Edna Walling also features in a handsome new coffee-table book – Private Gardens of Australia by Sarah Guest, photographs by Jerry Harpur (published by Lothian, $50.)

Among the Walling gardens featured are Marwarra at Olinda in the Dandenong Ranges, a mountain garden on a steep site with lots of trees and stone steps leading from one level to the next; a country garden, Markdale at Binda NSW, which features her trademark stone walling; and a lake and large suburban garden at Benalla, Victoria. All retain their Walling design and have matured into gardens full of atmosphere – a credit to her skill.

A great variety of gardens has been chosen to feature in the book, from tropical far-north Queensland to cool Tasmania and across to West Australia, providing plenty of variety in planting material and design.

Some outstanding gardens are included, like the Valder family garden, Nooroo at Mt Wilson; Nindooinbah House at Beaudesert in Queensland, garden of artist Patrick Hockey and his wife; and Bolobek, Sir Robert and Lady Law-Smith’s garden triumph at Macedon, Victoria.

This is a thoroughly enjoyable book, though I felt a shade of disappointment that there weren’t more colour pictures. However, there are 98, so perhaps I am just greedy. The descriptions and history of the gardens is lively and informative and the pictures are inspirational, including the cherry walk at Bolobek.

I wonder how many gardeners have gone home after visiting Bolobek and tried to reproduce the pathway lined with flowering cherries framing a perfect vista. A statue of a girl with softly flowing clothes leans pensively from a pedestal set in a brick paved circle edged with a clipped box hedge. A huge rhododendron Pink Pearl provides the background of dark foliage lit by the luminous blooms. One of the prettiest garden scenes I have seen anywhere.

The Law-Smiths are leaving Bolobek soon, and I hope the new owners have a sympathetic understanding of this lovely garden.

This book is a must for anyone interested in the best private gardens in Australia, and a great gift for garden history buffs.

Garden Day: The Australian Garden History Society is visiting Rouse Hill House, near Windsor, on Saturday, November 3. Extensive conservation work by the Historic Houses Trust of NSW has restored both house and garden to their former glory. Tickets available for members and non-members $25. Bookings phone 953 1916.

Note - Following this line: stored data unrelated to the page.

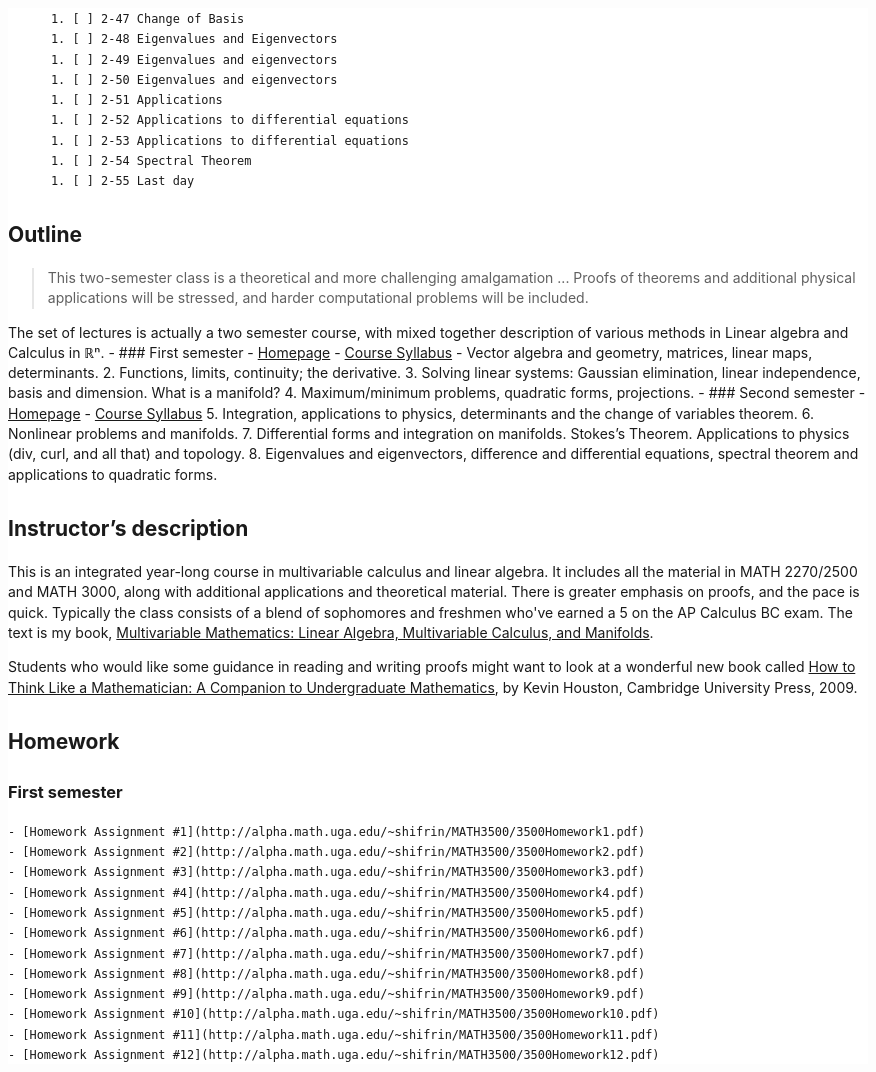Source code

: 		  1. [ ] 2-47 Change of Basis
		  1. [ ] 2-48 Eigenvalues and Eigenvectors
		  1. [ ] 2-49 Eigenvalues and eigenvectors
		  1. [ ] 2-50 Eigenvalues and eigenvectors
		  1. [ ] 2-51 Applications
		  1. [ ] 2-52 Applications to differential equations
		  1. [ ] 2-53 Applications to differential equations
		  1. [ ] 2-54 Spectral Theorem
		  1. [ ] 2-55 Last day
## Outline

> This two-semester class is a theoretical and more challenging amalgamation ... Proofs of theorems and additional physical applications will be stressed, and harder computational problems will be included.

The set of lectures is actually a two semester course, with mixed together description of various methods in Linear algebra and Calculus in ℝⁿ.
	- ### First semester
		- [Homepage](http://alpha.math.uga.edu/~shifrin/MATH3500/)
		- [Course Syllabus](http://alpha.math.uga.edu/~shifrin/MATH3500/3500Syllabus14.pdf)
		- Vector algebra and geometry, matrices, linear maps, determinants.
		  2. Functions, limits, continuity; the derivative.
		  3. Solving linear systems: Gaussian elimination, linear independence, basis and dimension. What is
		  a manifold?
		  4. Maximum/minimum problems, quadratic forms, projections.
	- ### Second semester
		- [Homepage](http://alpha.math.uga.edu/~shifrin/MATH3510/)
		- [Course Syllabus](http://alpha.math.uga.edu/~shifrin/MATH3510/3510Syllabus15.pdf)
		  5. Integration, applications to physics, determinants and the change of variables theorem.
		  6. Nonlinear problems and manifolds.
		  7. Differential forms and integration on manifolds. Stokes’s Theorem. Applications to physics (div, curl, and all that) and topology.
		  8. Eigenvalues and eigenvectors, difference and differential equations, spectral theorem and applications to quadratic forms.
## Instructor’s description

This is an integrated year-long course in multivariable calculus and linear algebra. It includes all the material in MATH 2270/2500 and MATH 3000, along with additional applications and theoretical material. There is greater emphasis on proofs, and the pace is quick. Typically the class consists of a blend of sophomores and freshmen who've earned a 5 on the AP Calculus BC exam. The text is my book, [Multivariable Mathematics: Linear Algebra, Multivariable Calculus, and Manifolds](http://www.wiley.com/WileyCDA/WileyTitle/productCd-047152638X.html).

Students who would like some guidance in reading and writing proofs might want to look at a wonderful new book called [How to Think Like a Mathematician: A Companion to Undergraduate Mathematics](http://library.lol/main/E46132BF2DB1C18E7E309CBF5A92A636), by Kevin Houston, Cambridge University Press, 2009.
## Homework
### First semester
	- [Homework Assignment #1](http://alpha.math.uga.edu/~shifrin/MATH3500/3500Homework1.pdf)
	- [Homework Assignment #2](http://alpha.math.uga.edu/~shifrin/MATH3500/3500Homework2.pdf)
	- [Homework Assignment #3](http://alpha.math.uga.edu/~shifrin/MATH3500/3500Homework3.pdf)
	- [Homework Assignment #4](http://alpha.math.uga.edu/~shifrin/MATH3500/3500Homework4.pdf)
	- [Homework Assignment #5](http://alpha.math.uga.edu/~shifrin/MATH3500/3500Homework5.pdf)
	- [Homework Assignment #6](http://alpha.math.uga.edu/~shifrin/MATH3500/3500Homework6.pdf)
	- [Homework Assignment #7](http://alpha.math.uga.edu/~shifrin/MATH3500/3500Homework7.pdf)
	- [Homework Assignment #8](http://alpha.math.uga.edu/~shifrin/MATH3500/3500Homework8.pdf)
	- [Homework Assignment #9](http://alpha.math.uga.edu/~shifrin/MATH3500/3500Homework9.pdf)
	- [Homework Assignment #10](http://alpha.math.uga.edu/~shifrin/MATH3500/3500Homework10.pdf)
	- [Homework Assignment #11](http://alpha.math.uga.edu/~shifrin/MATH3500/3500Homework11.pdf)
	- [Homework Assignment #12](http://alpha.math.uga.edu/~shifrin/MATH3500/3500Homework12.pdf)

  1. As a general rule “slow release” fertilisers are safer for plants in containers.
  2. Plant summer annuals now, such as petunia, portulaca, sunflower and zinnia.
  3. Mulch pots on balconies to prevent drying out.
  4. Repot variegated begonias, keep them well-watered and in the shade for good results.
  5. Consider planting a tree in your nature strip. First contact your local council for advice.